Il pirata est un opéra
rarement donné, et le fait de l'entendre, même en version
de concert, est déjà un événement en soi, mais
quand Imogene est interprétée par Renée Fleming, l'événement
se transforme en bonheur le plus complet.
Beauté du timbre, onctuosité
et puissance des graves, perfection des sons filés, goût parfait
dans l'exécution des cadences, Renée Fleming a encore une
fois transporté son public, qui lui a réservé un véritable
triomphe. Avec son timbre crémeux et sucré, Renée
Fleming est le petit Flamby du mélomane !
Consolons immédiatement les
esprits chagrins, la prestation n'a pas été parfaite. Les
aigus en particulier étaient tirés, voire craqués
à plusieurs reprises. Il est vrai aussi que l'interprète
utilise toujours les mêmes inflexions, qu'elle chante du Massenet,
du Haendel ou du Bellini.
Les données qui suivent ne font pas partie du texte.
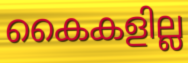
കൈകളില്ല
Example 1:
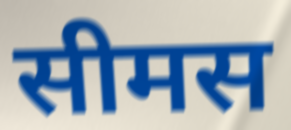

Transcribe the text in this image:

सीमस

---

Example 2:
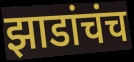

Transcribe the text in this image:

झाडांचंच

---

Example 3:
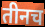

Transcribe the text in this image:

तीनच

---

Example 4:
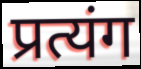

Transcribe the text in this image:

प्रत्यंग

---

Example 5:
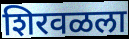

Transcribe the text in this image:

शिरवळला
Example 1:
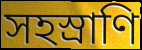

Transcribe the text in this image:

সহস্রাণি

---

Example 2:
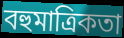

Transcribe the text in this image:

বহুমাত্রিকতা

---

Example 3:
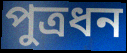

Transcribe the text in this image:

পুত্রধন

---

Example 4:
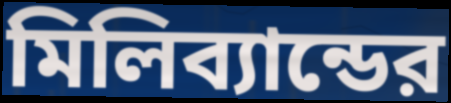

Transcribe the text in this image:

মিলিব্যান্ডের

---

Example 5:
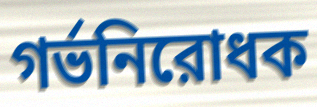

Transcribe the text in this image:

গর্ভনিরোধক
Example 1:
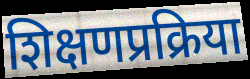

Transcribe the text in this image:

शिक्षणप्रक्रिया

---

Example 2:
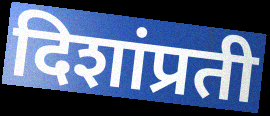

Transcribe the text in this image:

दिशांप्रती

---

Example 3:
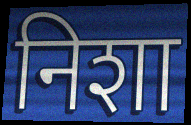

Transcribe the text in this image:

निशा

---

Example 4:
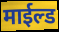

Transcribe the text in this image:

माईल्ड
Toute la panoplie de charme était au rendez-vous
: petits sanglots mouillés, notes prises par-dessous ou se terminant
sur un soupir ... Mais reproche-t-on à un petit Flamby d'avoir toujours
le même goût ? Surtout quand la saveur est divine !
Il existe deux catégories d'auditeurs
du ténor Marcello Giordani : la première entendra avant tout
le désagréable graillon qui voile son timbre, la moitié
des aigus poussés au forceps et la justesse parfois approximative,
et soupirera, résignée. La deuxième entendra surtout
la vaillance de l'interprète, son engagement farouche et l'autre
moitié de ses aigus, superbes d'insolence, et applaudira à
tout rompre.
En Ernesto, le baryton russe Albert
Schagidullin a été une révélation pour certains
auditeurs : la vocalisation est facile, les aigus vaillants et l'interprétation
autoritaire. Il m'a pourtant semblé que la voix n'était pas
très bien placée, s'étouffant dans le grave jusqu'à
devenir inaudible, et partant en arrière dans l'aigu. Etant seule
à avoir entendu ces défauts, j'en mets la responsabilité
sur une incompatibilité entre mon oreille et son timbre.
Les voix masculines étaient
ainsi idéales pour Renée Fleming : pas assez mauvaises pour
gâcher la représentation, comme c'est le cas dans certains
enregistrements de Maria Callas ou de Joan Sutherland, et à ce titre
le trio du deuxième acte a été proprement magique,
mais suffisamment neutres pour la propulser seule à l'attention
du public.
L'orchestre était excellent,
sous la direction brillante, vivante et nerveuse d'Evelino Pido.